Por eso es completamente equívoco hablar del mito que se formó en los siglos alrededor del año 1000, y equiparar con ello la cultura occidental a las otras culturas de la historia universal en un aspecto morfológico. Desde luego, que la falta formadora de mitos de esta época es enorme; y en esta medida, es plenamente oportuna la apreciación de que el mito germánico y la historia bíblica, la leyenda heroica y la hagiográfica han experimentado contemporáneamente su gran formación simbólica. Pero el mito cristiano, que entonces se conformó como un mundo total, completo y en todo tiempo presente, es más que un mito. Surge de la intimidad moral del hombre occidental, y ella lucha a la vez en él por expresión. En la sustancia del hombre se realiza la total decisión por el cristianismo; en ella, acaece su renacimiento como renovación.

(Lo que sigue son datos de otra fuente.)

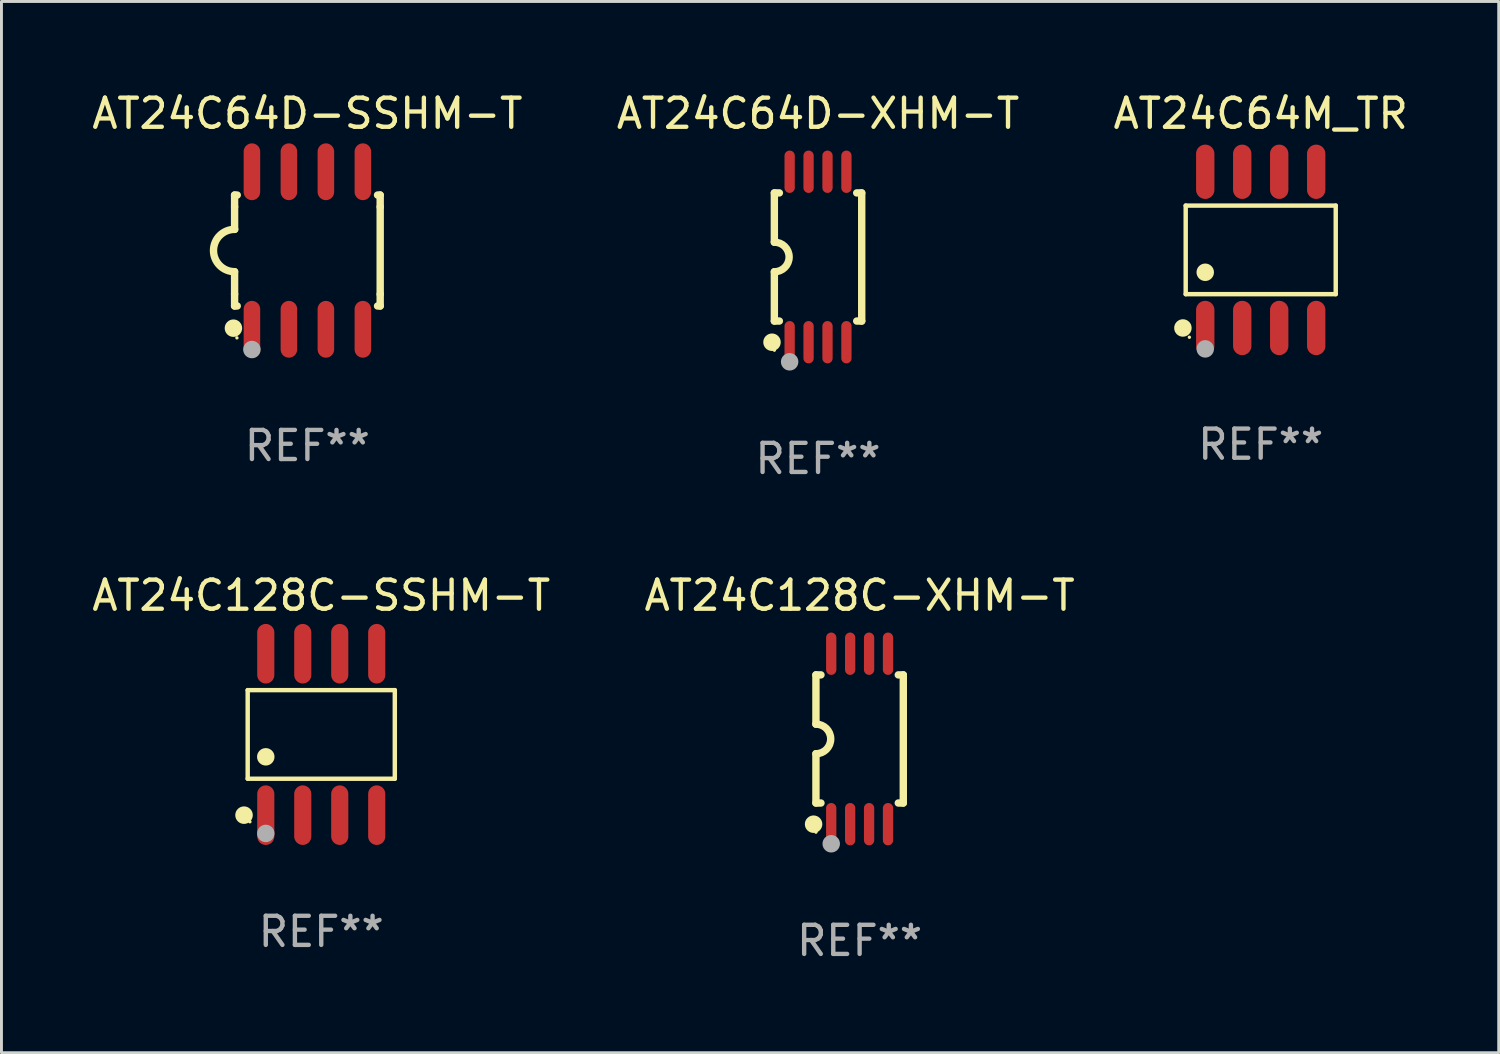
<source format=kicad_pcb>
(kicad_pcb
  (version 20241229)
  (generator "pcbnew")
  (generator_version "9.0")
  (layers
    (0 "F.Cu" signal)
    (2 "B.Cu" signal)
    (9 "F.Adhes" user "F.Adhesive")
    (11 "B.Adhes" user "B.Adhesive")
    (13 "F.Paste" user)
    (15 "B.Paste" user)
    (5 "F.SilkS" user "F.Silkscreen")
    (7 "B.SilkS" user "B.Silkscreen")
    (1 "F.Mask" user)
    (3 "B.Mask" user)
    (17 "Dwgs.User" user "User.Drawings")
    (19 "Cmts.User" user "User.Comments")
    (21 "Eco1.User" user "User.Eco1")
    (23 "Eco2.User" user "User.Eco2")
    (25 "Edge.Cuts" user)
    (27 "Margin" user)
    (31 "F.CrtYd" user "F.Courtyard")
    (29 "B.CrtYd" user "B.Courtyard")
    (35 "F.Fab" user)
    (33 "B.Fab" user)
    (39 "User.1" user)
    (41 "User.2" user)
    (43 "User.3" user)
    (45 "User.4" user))
  (footprint "AT24C128C-SSHM-T"
    (layer "F.Cu")
    (at 7.982 22.171)
    (property "Reference" "AT24C128C-SSHM-T" (at 0 -4.772 0) (layer "F.SilkS") (effects (font (size 1 1) (thickness 0.15))))
    (attr through_hole)
    (fp_line (start -2.526 -1.521) (end 2.526 -1.521) (stroke (width 0.152) (type solid)) (layer "F.SilkS"))
    (fp_line (start -2.526 1.521) (end -2.526 -1.521) (stroke (width 0.152) (type solid)) (layer "F.SilkS"))
    (fp_line (start 2.526 -1.521) (end 2.526 1.521) (stroke (width 0.152) (type solid)) (layer "F.SilkS"))
    (fp_line (start 2.526 1.521) (end -2.526 1.521) (stroke (width 0.152) (type solid)) (layer "F.SilkS"))
    (fp_circle (center -2.652 2.772) (end -2.501 2.772) (stroke (width 0.3) (type solid)) (fill no) (layer "F.SilkS"))
    (fp_circle (center -2.45 3) (end -2.42 3) (stroke (width 0.06) (type solid)) (fill no) (layer "F.SilkS"))
    (fp_circle (center -1.905 0.769) (end -1.755 0.769) (stroke (width 0.3) (type solid)) (fill no) (layer "F.SilkS"))
    (fp_circle (center -1.905 3.4) (end -1.755 3.4) (stroke (width 0.3) (type solid)) (fill no) (layer "F.Fab"))
    (fp_text user "REF**" (at 0 6.772 0) (layer "F.Fab") (effects (font (size 1 1) (thickness 0.15))))
    (pad "1" smd oval (at -1.905 2.772) (size 0.588 2.045) (layers "F.Cu" "F.Mask" "F.Paste"))
    (pad "2" smd oval (at -0.635 2.772) (size 0.588 2.045) (layers "F.Cu" "F.Mask" "F.Paste"))
    (pad "3" smd oval (at 0.635 2.772) (size 0.588 2.045) (layers "F.Cu" "F.Mask" "F.Paste"))
    (pad "4" smd oval (at 1.905 2.772) (size 0.588 2.045) (layers "F.Cu" "F.Mask" "F.Paste"))
    (pad "5" smd oval (at 1.905 -2.772) (size 0.588 2.045) (layers "F.Cu" "F.Mask" "F.Paste"))
    (pad "6" smd oval (at 0.635 -2.772) (size 0.588 2.045) (layers "F.Cu" "F.Mask" "F.Paste"))
    (pad "7" smd oval (at -0.635 -2.772) (size 0.588 2.045) (layers "F.Cu" "F.Mask" "F.Paste"))
    (pad "8" smd oval (at -1.905 -2.772) (size 0.588 2.045) (layers "F.Cu" "F.Mask" "F.Paste")))
  (footprint "AT24C64D-XHM-T"
    (layer "F.Cu")
    (at 25.042 5.775)
    (property "Reference" "AT24C64D-XHM-T" (at 0 -4.927 0) (layer "F.SilkS") (effects (font (size 1 1) (thickness 0.15))))
    (attr through_hole)
    (fp_line (start -1.5 -2.2) (end -1.5 -0.508) (stroke (width 0.254) (type solid)) (layer "F.SilkS"))
    (fp_line (start -1.5 -2.2) (end -1.328 -2.2) (stroke (width 0.254) (type solid)) (layer "F.SilkS"))
    (fp_line (start -1.5 2.2) (end -1.5 0.508) (stroke (width 0.254) (type solid)) (layer "F.SilkS"))
    (fp_line (start -1.5 2.2) (end -1.328 2.2) (stroke (width 0.254) (type solid)) (layer "F.SilkS"))
    (fp_line (start 1.328 -2.2) (end 1.5 -2.2) (stroke (width 0.254) (type solid)) (layer "F.SilkS"))
    (fp_line (start 1.328 2.2) (end 1.5 2.2) (stroke (width 0.254) (type solid)) (layer "F.SilkS"))
    (fp_line (start 1.5 -2.2) (end 1.5 2.2) (stroke (width 0.254) (type solid)) (layer "F.SilkS"))
    (fp_arc (start -1.501144 -0.508) (mid -0.993143 -0.000571) (end -1.5 0.508001) (stroke (width 0.254001) (type solid)) (layer "F.SilkS"))
    (fp_circle (center -1.581 2.927) (end -1.431 2.927) (stroke (width 0.3) (type solid)) (fill no) (layer "F.SilkS"))
    (fp_circle (center -1.5 3.2) (end -1.47 3.2) (stroke (width 0.06) (type solid)) (fill no) (layer "F.SilkS"))
    (fp_circle (center -0.975 3.6) (end -0.825 3.6) (stroke (width 0.3) (type solid)) (fill no) (layer "F.Fab"))
    (fp_text user "REF**" (at 0 6.927 0) (layer "F.Fab") (effects (font (size 1 1) (thickness 0.15))))
    (pad "1" smd oval (at -0.975 2.927) (size 0.353 1.454) (layers "F.Cu" "F.Mask" "F.Paste"))
    (pad "2" smd oval (at -0.325 2.927) (size 0.353 1.454) (layers "F.Cu" "F.Mask" "F.Paste"))
    (pad "3" smd oval (at 0.325 2.927) (size 0.353 1.454) (layers "F.Cu" "F.Mask" "F.Paste"))
    (pad "4" smd oval (at 0.975 2.927) (size 0.353 1.454) (layers "F.Cu" "F.Mask" "F.Paste"))
    (pad "5" smd oval (at 0.975 -2.927) (size 0.353 1.454) (layers "F.Cu" "F.Mask" "F.Paste"))
    (pad "6" smd oval (at 0.325 -2.927) (size 0.353 1.454) (layers "F.Cu" "F.Mask" "F.Paste"))
    (pad "7" smd oval (at -0.325 -2.927) (size 0.353 1.454) (layers "F.Cu" "F.Mask" "F.Paste"))
    (pad "8" smd oval (at -0.975 -2.927) (size 0.353 1.454) (layers "F.Cu" "F.Mask" "F.Paste")))
  (footprint "AT24C128C-XHM-T"
    (layer "F.Cu")
    (at 26.47 22.326)
    (property "Reference" "AT24C128C-XHM-T" (at 0 -4.927 0) (layer "F.SilkS") (effects (font (size 1 1) (thickness 0.15))))
    (attr through_hole)
    (fp_line (start -1.5 -2.2) (end -1.5 -0.508) (stroke (width 0.254) (type solid)) (layer "F.SilkS"))
    (fp_line (start -1.5 -2.2) (end -1.328 -2.2) (stroke (width 0.254) (type solid)) (layer "F.SilkS"))
    (fp_line (start -1.5 2.2) (end -1.5 0.508) (stroke (width 0.254) (type solid)) (layer "F.SilkS"))
    (fp_line (start -1.5 2.2) (end -1.328 2.2) (stroke (width 0.254) (type solid)) (layer "F.SilkS"))
    (fp_line (start 1.328 -2.2) (end 1.5 -2.2) (stroke (width 0.254) (type solid)) (layer "F.SilkS"))
    (fp_line (start 1.328 2.2) (end 1.5 2.2) (stroke (width 0.254) (type solid)) (layer "F.SilkS"))
    (fp_line (start 1.5 -2.2) (end 1.5 2.2) (stroke (width 0.254) (type solid)) (layer "F.SilkS"))
    (fp_arc (start -1.501144 -0.508) (mid -0.993143 -0.000571) (end -1.5 0.508001) (stroke (width 0.254001) (type solid)) (layer "F.SilkS"))
    (fp_circle (center -1.581 2.927) (end -1.431 2.927) (stroke (width 0.3) (type solid)) (fill no) (layer "F.SilkS"))
    (fp_circle (center -1.5 3.2) (end -1.47 3.2) (stroke (width 0.06) (type solid)) (fill no) (layer "F.SilkS"))
    (fp_circle (center -0.975 3.6) (end -0.825 3.6) (stroke (width 0.3) (type solid)) (fill no) (layer "F.Fab"))
    (fp_text user "REF**" (at 0 6.927 0) (layer "F.Fab") (effects (font (size 1 1) (thickness 0.15))))
    (pad "1" smd oval (at -0.975 2.927) (size 0.353 1.454) (layers "F.Cu" "F.Mask" "F.Paste"))
    (pad "2" smd oval (at -0.325 2.927) (size 0.353 1.454) (layers "F.Cu" "F.Mask" "F.Paste"))
    (pad "3" smd oval (at 0.325 2.927) (size 0.353 1.454) (layers "F.Cu" "F.Mask" "F.Paste"))
    (pad "4" smd oval (at 0.975 2.927) (size 0.353 1.454) (layers "F.Cu" "F.Mask" "F.Paste"))
    (pad "5" smd oval (at 0.975 -2.927) (size 0.353 1.454) (layers "F.Cu" "F.Mask" "F.Paste"))
    (pad "6" smd oval (at 0.325 -2.927) (size 0.353 1.454) (layers "F.Cu" "F.Mask" "F.Paste"))
    (pad "7" smd oval (at -0.325 -2.927) (size 0.353 1.454) (layers "F.Cu" "F.Mask" "F.Paste"))
    (pad "8" smd oval (at -0.975 -2.927) (size 0.353 1.454) (layers "F.Cu" "F.Mask" "F.Paste")))
  (footprint "AT24C64D-SSHM-T"
    (layer "F.Cu")
    (at 7.506 5.553)
    (property "Reference" "AT24C64D-SSHM-T" (at 0 -4.705 0) (layer "F.SilkS") (effects (font (size 1 1) (thickness 0.15))))
    (attr through_hole)
    (fp_line (start -2.5 -1.905) (end -2.409 -1.905) (stroke (width 0.254) (type solid)) (layer "F.SilkS"))
    (fp_line (start -2.5 -1.5) (end -2.5 -1.905) (stroke (width 0.254) (type solid)) (layer "F.SilkS"))
    (fp_line (start -2.5 -1.5) (end -2.5 -0.726) (stroke (width 0.254) (type solid)) (layer "F.SilkS"))
    (fp_line (start -2.5 1.5) (end -2.5 0.727) (stroke (width 0.254) (type solid)) (layer "F.SilkS"))
    (fp_line (start -2.5 1.5) (end -2.5 1.905) (stroke (width 0.254) (type solid)) (layer "F.SilkS"))
    (fp_line (start -2.5 1.905) (end -2.409 1.905) (stroke (width 0.254) (type solid)) (layer "F.SilkS"))
    (fp_line (start 2.5 -1.905) (end 2.409 -1.905) (stroke (width 0.254) (type solid)) (layer "F.SilkS"))
    (fp_line (start 2.5 -1.5) (end 2.5 -1.905) (stroke (width 0.254) (type solid)) (layer "F.SilkS"))
    (fp_line (start 2.5 -1.5) (end 2.5 1.5) (stroke (width 0.254) (type solid)) (layer "F.SilkS"))
    (fp_line (start 2.5 1.5) (end 2.5 1.905) (stroke (width 0.254) (type solid)) (layer "F.SilkS"))
    (fp_line (start 2.5 1.905) (end 2.409 1.905) (stroke (width 0.254) (type solid)) (layer "F.SilkS"))
    (fp_arc (start -2.5 0.726568) (mid -3.220316 -0.0023) (end -2.495097 -0.726289) (stroke (width 0.254001) (type solid)) (layer "F.SilkS"))
    (fp_circle (center -2.54 2.667) (end -2.39 2.667) (stroke (width 0.3) (type solid)) (fill no) (layer "F.SilkS"))
    (fp_circle (center -2.42 3) (end -2.39 3) (stroke (width 0.06) (type solid)) (fill no) (layer "F.SilkS"))
    (fp_circle (center -1.905 3.4) (end -1.755 3.4) (stroke (width 0.3) (type solid)) (fill no) (layer "F.Fab"))
    (fp_text user "REF**" (at 0 6.705 0) (layer "F.Fab") (effects (font (size 1 1) (thickness 0.15))))
    (pad "1" smd oval (at -1.905 2.705) (size 0.568 1.95) (layers "F.Cu" "F.Mask" "F.Paste"))
    (pad "2" smd oval (at -0.635 2.705) (size 0.568 1.95) (layers "F.Cu" "F.Mask" "F.Paste"))
    (pad "3" smd oval (at 0.635 2.705) (size 0.568 1.95) (layers "F.Cu" "F.Mask" "F.Paste"))
    (pad "4" smd oval (at 1.905 2.705) (size 0.568 1.95) (layers "F.Cu" "F.Mask" "F.Paste"))
    (pad "5" smd oval (at 1.905 -2.705) (size 0.568 1.95) (layers "F.Cu" "F.Mask" "F.Paste"))
    (pad "6" smd oval (at 0.635 -2.705) (size 0.568 1.95) (layers "F.Cu" "F.Mask" "F.Paste"))
    (pad "7" smd oval (at -0.635 -2.705) (size 0.568 1.95) (layers "F.Cu" "F.Mask" "F.Paste"))
    (pad "8" smd oval (at -1.905 -2.705) (size 0.568 1.95) (layers "F.Cu" "F.Mask" "F.Paste")))
  (footprint "AT24C64M_TR"
    (layer "F.Cu")
    (at 40.244 5.531)
    (property "Reference" "AT24C64M_TR" (at 0 -4.682 0) (layer "F.SilkS") (effects (font (size 1 1) (thickness 0.15))))
    (attr through_hole)
    (fp_line (start -2.576 -1.521) (end 2.576 -1.521) (stroke (width 0.152) (type solid)) (layer "F.SilkS"))
    (fp_line (start -2.576 1.521) (end -2.576 -1.521) (stroke (width 0.152) (type solid)) (layer "F.SilkS"))
    (fp_line (start 2.576 -1.521) (end 2.576 1.521) (stroke (width 0.152) (type solid)) (layer "F.SilkS"))
    (fp_line (start 2.576 1.521) (end -2.576 1.521) (stroke (width 0.152) (type solid)) (layer "F.SilkS"))
    (fp_circle (center -2.672 2.682) (end -2.522 2.682) (stroke (width 0.3) (type solid)) (fill no) (layer "F.SilkS"))
    (fp_circle (center -2.45 3) (end -2.42 3) (stroke (width 0.06) (type solid)) (fill no) (layer "F.SilkS"))
    (fp_circle (center -1.905 0.769) (end -1.755 0.769) (stroke (width 0.3) (type solid)) (fill no) (layer "F.SilkS"))
    (fp_circle (center -1.905 3.4) (end -1.755 3.4) (stroke (width 0.3) (type solid)) (fill no) (layer "F.Fab"))
    (fp_text user "REF**" (at 0 6.682 0) (layer "F.Fab") (effects (font (size 1 1) (thickness 0.15))))
    (pad "1" smd oval (at -1.905 2.682) (size 0.63 1.865) (layers "F.Cu" "F.Mask" "F.Paste"))
    (pad "2" smd oval (at -0.635 2.682) (size 0.63 1.865) (layers "F.Cu" "F.Mask" "F.Paste"))
    (pad "3" smd oval (at 0.635 2.682) (size 0.63 1.865) (layers "F.Cu" "F.Mask" "F.Paste"))
    (pad "4" smd oval (at 1.905 2.682) (size 0.63 1.865) (layers "F.Cu" "F.Mask" "F.Paste"))
    (pad "5" smd oval (at 1.905 -2.682) (size 0.63 1.865) (layers "F.Cu" "F.Mask" "F.Paste"))
    (pad "6" smd oval (at 0.635 -2.682) (size 0.63 1.865) (layers "F.Cu" "F.Mask" "F.Paste"))
    (pad "7" smd oval (at -0.635 -2.682) (size 0.63 1.865) (layers "F.Cu" "F.Mask" "F.Paste"))
    (pad "8" smd oval (at -1.905 -2.682) (size 0.63 1.865) (layers "F.Cu" "F.Mask" "F.Paste")))
  (gr_rect
    (start -3 -3)
    (end 48.417 33.101)
    (stroke (width 0.1) (type default))
    (fill no)
    (layer "Edge.Cuts")))
</source>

Ha sido siempre sentido como simbólico que el concepto central del Evangelio cristiano, la fe y el concepto central de la virtud germana, la fidelidad, coinciden en la palabra fides y en la cosa misma en una unidad. Pero el proceso moral es mucho más profundo: en él surgen el hombre occidental y la cristiandad occidental como las dos inseparables mitades de una misma decisión. El más desligado sentimiento de libertad y la modestia más humilde, el noble orgullo y la conciencia de ser un pobre pecador, son vividos tan audazmente, que en el más profundo punto del alma, se reducen a la unidad. El intranquilo ethos del hombre europeo, se define y declara al servicio de Dios, y experimenta que este servicio, donde la voluntad humana lo apoya, se transforma en otras tantas misiones plenamente terrenas. No sólo entonces lo terreno es santificado, sino que lo santo es también más santificado al entrar en la criatura y realzarla. El puño que sujeta la espada, el arado y el cincel, avanzan siempre en el más allá y cogen un trozo de salvación. Monjes que trabajan y luchan, aunque su tarea especial en el mundo es orar, caballeros y reyes que oran, aunque su oficio en la tierra es luchar y dominar; en ninguna parte, excepto en la misma palabra Jesús, llegó el Reino de dios más cerca que allí, en ninguna parte todo lo terreno fue tanto parábola y toda parábola como dicha a niños. El Evangelio fue allí no sólo doctrina, no sólo fuente de revelación, sino fuente de vida y objeto de la herencia. La grande e íntima vida en Dios es buscada y hasta mil veces hallada. Francisco de Asís, que completó tardíamente la Edad Media cristiana y la abrió hacia la modernidad, es por ello su más legítimo hijo.
Pero de la piedad sustancial se disparan las imágenes de los santos y los pensamientos en los que se piensa en abundancia derrochadora. Porque el origen de todas las obras es la fe, ningún pensamiento se queda en abstracto. toda la palabra quiere ser tomada al pie de la letra, toda imagen, como realidad. Lo más sabido es sutilizado, lo más difícil se torna fácil, y también lo más hermoso es más que cosa estética. Se inventa un grandioso simbolismo de todas las acciones y situaciones vitales, de toda la Naturaleza y de toda la historia; la palabra símbolo debe de entenderse en esto como que el signo tanto explica como causa el sentido, tanto encubre como revela. con una audacia de la que sólo es capaz el corazón fiel, lo mismo el pensamiento que el arte plástica se acercan mucho a la herejía, y por decirlo paradójicamente, a la falta de fe. La Iglesia tuvo que aplicar toda su sabiduría y paciencia de todas clases para, de la riqueza que e descubría en el hombre occidental,, cuando él se hizo cristiano en serio, tomar para sí, al menos una parte.
Con esto se alcanza un nuevo escalón en la historia de la cultura humana; el armazón de la vida histórica todavía, por una vez, se transforma desde el fondo mismo. Las culturas del primer milenio antes de Cristo lo transforman al instalar la subjetividad como eterna inquietud y como medida de las cosas. Pero el Cristianismo retrocede más allá de este punto, aparentemente último, de detenerse y saltar. Incorpora al hombre a un proceso que a partir de Dios y a través del hombre, regresa a Dios. Lo arranca del medio del mundo en el que hasta ahora estaba; abre, al que hasta ahora llevaba en sí mismo su medida, a lo eterno e insondable, lo tiende entre la caída del pecado y la salvación. Una cultura que toma en serio al Cristianismo ya no está edificada según la fórmula de "un enigma y su solución", y el hombre ya no es en ella la medida de las cosas, sino que es medido en la cruz, y esta cuenta no es un enigma con solución terrenal, sino que sólo pasa por Dios.